(Supplied passage Opens)

Meats - Live Cattle finds near term resistance at last week's high of 98.55. After that the market could test the contract high of 100.15.  Further resistance is at this year's current weekly high of 102.92 or even the 2003 all-time high of 103.60. If cattle can make it past this level it could cause a stampede of buying to take it to the psychological 110 area.  Near term support is at the August low of 93.62. A break below it should knock cattle down to the June low of 92.27. If this low is broken October live cattle may decline swiftly to the minor weekly Fibonacci .382 retracement at 88.82 (as measured between this year's current weekly low of 85.05 and the weekly July high of 94.97). Open Interest has stabilized near multi-month lows. The Seasonal index shows that cattle should move higher in the first week of September and then drift lower for the remainder of the month. Commercial interests are holding a moderate size net long position. Large traders are quietly increasing the size of their net long position.  Small traders are holding a small net short position.

(Supplied passage Closes)

**Exercise aim**
Retype the live cattle market text word for word, in full. The records that come next are separate material and are unrelated to the live cattle text.

(Extracted records Opens)

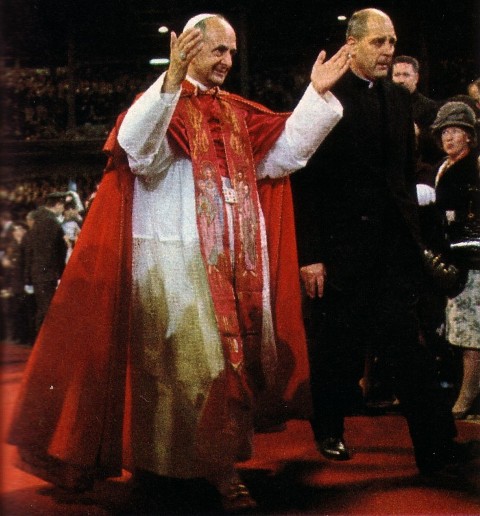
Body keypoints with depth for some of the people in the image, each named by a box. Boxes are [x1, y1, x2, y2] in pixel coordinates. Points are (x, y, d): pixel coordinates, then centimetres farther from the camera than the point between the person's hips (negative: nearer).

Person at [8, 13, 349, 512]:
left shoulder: (237, 113, 16)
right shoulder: (164, 102, -4)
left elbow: (284, 148, 12)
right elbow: (137, 147, -25)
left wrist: (317, 94, 5)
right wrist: (171, 81, -36)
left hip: (234, 259, 7)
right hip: (177, 257, -7)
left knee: (232, 354, 10)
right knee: (195, 362, -6)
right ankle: (217, 467, 4)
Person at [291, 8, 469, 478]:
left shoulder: (399, 98, 11)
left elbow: (406, 172, 16)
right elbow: (306, 181, -9)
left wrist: (412, 234, 11)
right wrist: (310, 254, -13)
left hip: (393, 245, 4)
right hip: (339, 244, -4)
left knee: (402, 343, 0)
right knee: (337, 346, 9)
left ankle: (436, 447, 1)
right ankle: (329, 430, 30)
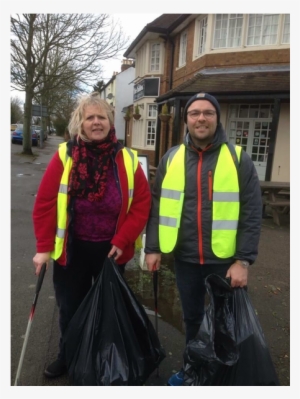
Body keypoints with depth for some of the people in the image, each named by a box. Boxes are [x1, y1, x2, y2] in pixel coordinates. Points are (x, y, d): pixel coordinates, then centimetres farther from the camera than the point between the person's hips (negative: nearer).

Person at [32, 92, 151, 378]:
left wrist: (121, 241, -12)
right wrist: (44, 247, -9)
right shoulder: (64, 156, -8)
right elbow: (45, 204, -7)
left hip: (111, 249, 0)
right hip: (71, 248, 0)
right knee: (70, 307, 18)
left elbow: (142, 204, -6)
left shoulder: (127, 159, -7)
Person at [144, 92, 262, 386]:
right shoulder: (171, 159, 2)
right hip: (185, 259, 3)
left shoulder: (238, 159, -6)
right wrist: (152, 248, 0)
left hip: (224, 260, -2)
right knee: (192, 318, 21)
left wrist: (243, 260, -12)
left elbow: (252, 214, -7)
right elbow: (156, 206, 4)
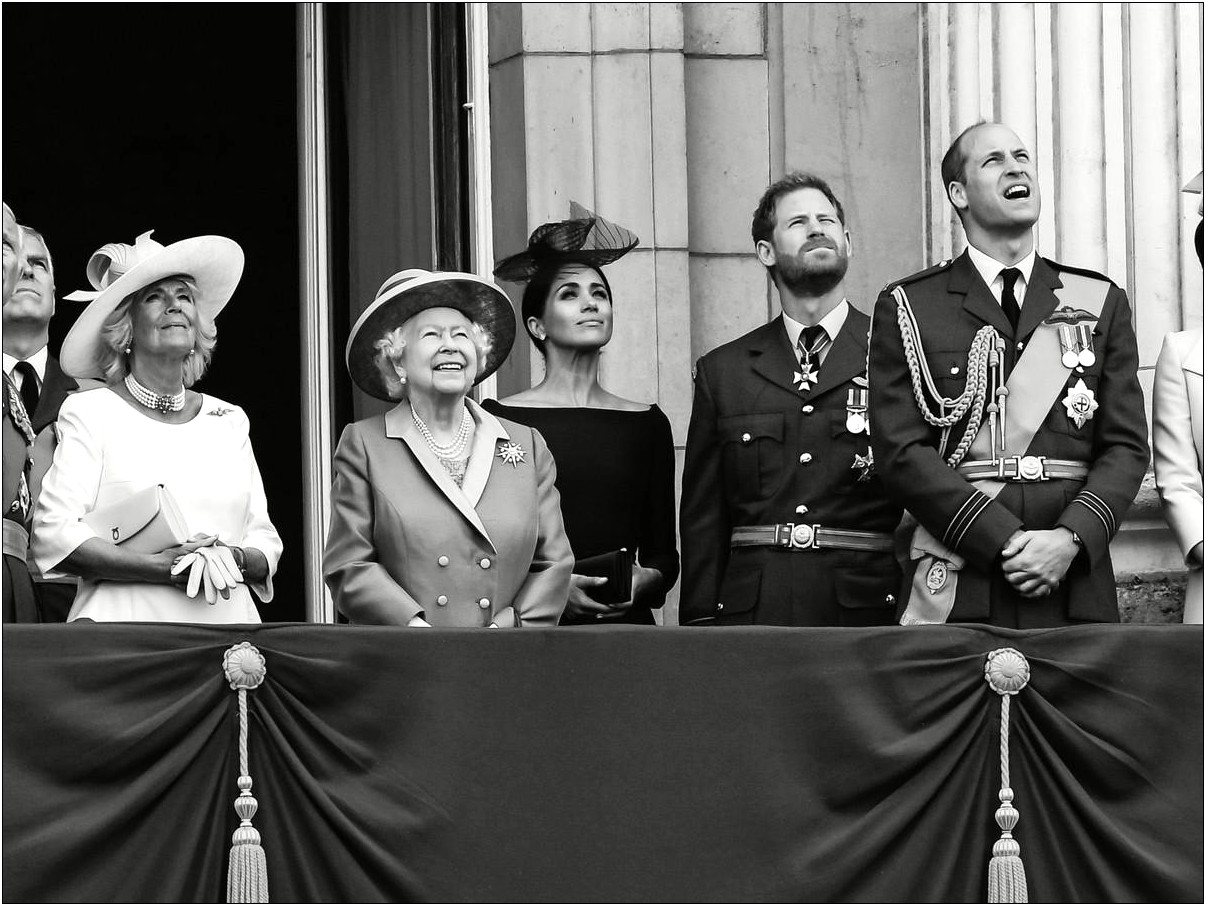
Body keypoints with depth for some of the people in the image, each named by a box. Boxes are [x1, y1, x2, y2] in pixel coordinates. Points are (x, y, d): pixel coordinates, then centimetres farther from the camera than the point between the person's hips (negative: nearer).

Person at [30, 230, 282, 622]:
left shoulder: (228, 420, 17)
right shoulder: (89, 412, 4)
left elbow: (266, 541, 16)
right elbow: (52, 536, -6)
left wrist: (235, 561, -6)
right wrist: (161, 567, -12)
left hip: (227, 622, 4)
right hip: (126, 622, -3)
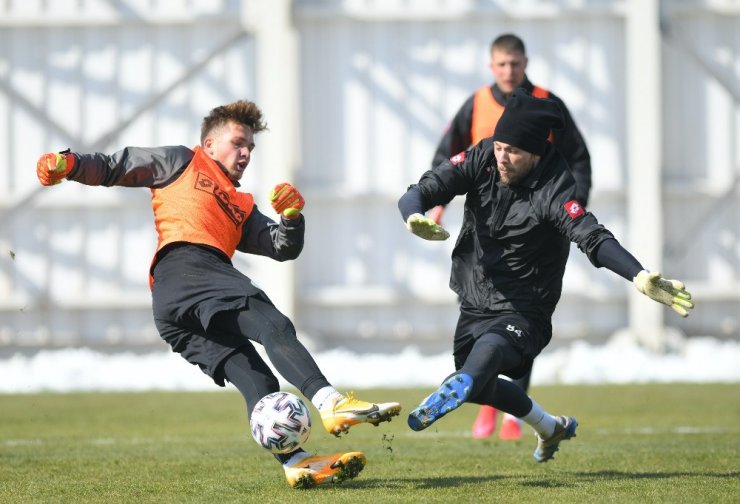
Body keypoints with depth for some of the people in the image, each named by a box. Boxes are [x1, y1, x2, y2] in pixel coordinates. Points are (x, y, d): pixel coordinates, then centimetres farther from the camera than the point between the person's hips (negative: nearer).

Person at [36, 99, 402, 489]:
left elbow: (285, 248, 32)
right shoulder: (181, 162, 25)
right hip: (185, 267, -8)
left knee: (256, 380, -8)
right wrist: (69, 164, 6)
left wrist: (292, 215, 12)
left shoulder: (242, 207, 40)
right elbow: (113, 168, 23)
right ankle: (331, 403, -48)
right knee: (274, 327, -28)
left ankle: (296, 464, -23)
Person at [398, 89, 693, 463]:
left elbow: (592, 237, -38)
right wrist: (414, 218, -42)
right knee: (478, 386, 23)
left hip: (522, 313, -7)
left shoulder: (553, 190, -24)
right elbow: (422, 191, -16)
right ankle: (551, 429, 45)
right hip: (474, 304, 7)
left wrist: (639, 277, -56)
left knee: (489, 348, -38)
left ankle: (452, 392, -67)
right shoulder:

(Extracted records Closes)

**Reply to the exercise**
Meats - Live Cattle finds near term resistance at last week's high of 98.55. After that the market could test the contract high of 100.15.  Further resistance is at this year's current weekly high of 102.92 or even the 2003 all-time high of 103.60. If cattle can make it past this level it could cause a stampede of buying to take it to the psychological 110 area.  Near term support is at the August low of 93.62. A break below it should knock cattle down to the June low of 92.27. If this low is broken October live cattle may decline swiftly to the minor weekly Fibonacci .382 retracement at 88.82 (as measured between this year's current weekly low of 85.05 and the weekly July high of 94.97). Open Interest has stabilized near multi-month lows. The Seasonal index shows that cattle should move higher in the first week of September and then drift lower for the remainder of the month. Commercial interests are holding a moderate size net long position. Large traders are quietly increasing the size of their net long position.  Small traders are holding a small net short position.